It now generates bibliographies on the fly, using javascript
(citeproc-js and a few other bits). The "even bigger" files show some
files from a post with (nothing but) 240 references in. The "reality"
files are a post of the first part of a real paper. Currently, the in
text citations work but the bibliography is broken for all but chicago
format -- working on it. Switching between these requires changing code
at the moment, but as rendering is all client side, it just needs a
button or two to allow the reader to select their style.
I've found this to have reasonable performance -- with 240 references,
it makes my CPU churn a bit, but the browser remains active. Let me know
if this is not true for you. With 20-30 references (which is, I think,
more realistic), rendering is too quick to see.
You can't tell from this (as they are static dumps), but kcite caches
better now, so there is one external lookup per week per reference.
Full release is a few weeks off, but thought people might be interested.
http://homepages.cs.ncl.ac.uk/phillip.lord/test/
Next release is going to do cito better. After that it's ajax calls back
to the server, and then configurable caching.

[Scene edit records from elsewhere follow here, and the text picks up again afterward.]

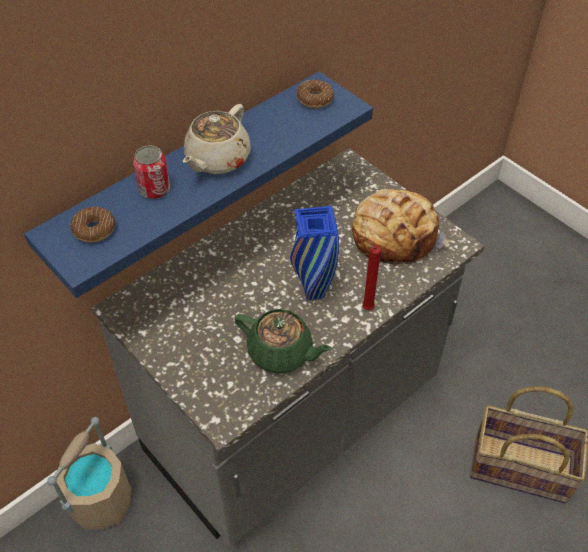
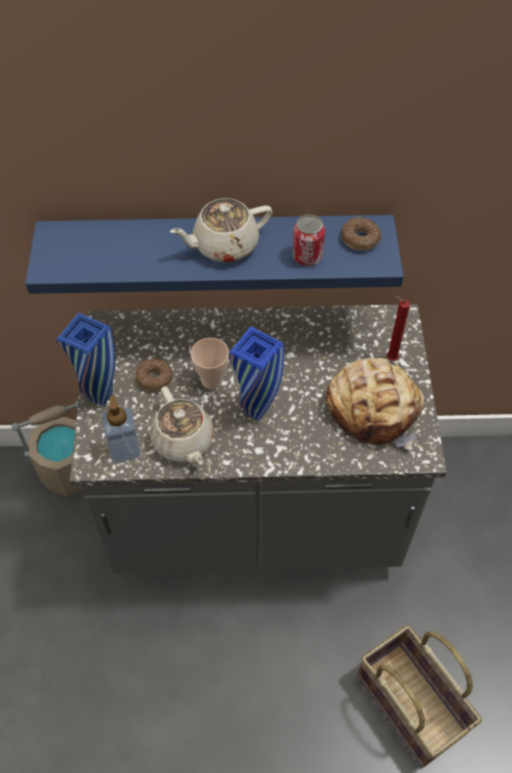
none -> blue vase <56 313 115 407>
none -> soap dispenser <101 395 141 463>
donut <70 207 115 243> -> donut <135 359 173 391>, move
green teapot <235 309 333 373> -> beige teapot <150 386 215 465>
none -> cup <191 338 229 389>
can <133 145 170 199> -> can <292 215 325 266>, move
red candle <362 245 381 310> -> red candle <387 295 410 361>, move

All of this will happen at
some undefined point in time, since I am not a neutrino and am bound by
the speed of light.
Phil
--
Phillip Lord, Phone: +44 (0) 191 222 7827
Lecturer in Bioinformatics, Email: philli...@newcastle.ac.uk
School of Computing Science, http://homepages.cs.ncl.ac.uk/phillip.lord
Room 914 Claremont Tower, skype: russet_apples
Newcastle University, msn: m...@russet.org.uk
NE1 7RU twitter: phillord
Once I release this, it should be configurable by the blog owner. Next
step is to have it configurable by the reader.
> Minor question: Will there be a way to include references manually in the
> list that don't have a pmid or a doi?
At the moment, there isn't. It's actually very easy to add either using
embedded JSON or an (overly long) shortcode. It is next on my list of
things to do. However, I don't want to delay the release, because there
are quite a few things which are "easy to do".
It's next on my list, as it is causing me pain and grief.
> Currently these have to be added as separate footnotes, which is a bit
> annoying when you have one old jstor paper that doesn't have an id (or
> a general url you want to cite).
My current list of identifiers that I want to support goes something
like: kURLs (that is a URL to a knowledgeblog article which declares
it's own metadata), other URLs where possible, arXiv (with added
trackbacks!), ISBNs, ISSNs.
As always, this is on an ad hoc basis, and reflects my own bias. It will
also reflect how easy it is. Code contributions are always welcome:-)
> Also looking forward to the cito integration, even if it's only at
> light speed.
Also easy, although as yet, I don't know how people are going to use
this; CiTO doesn't fit into my tool chain.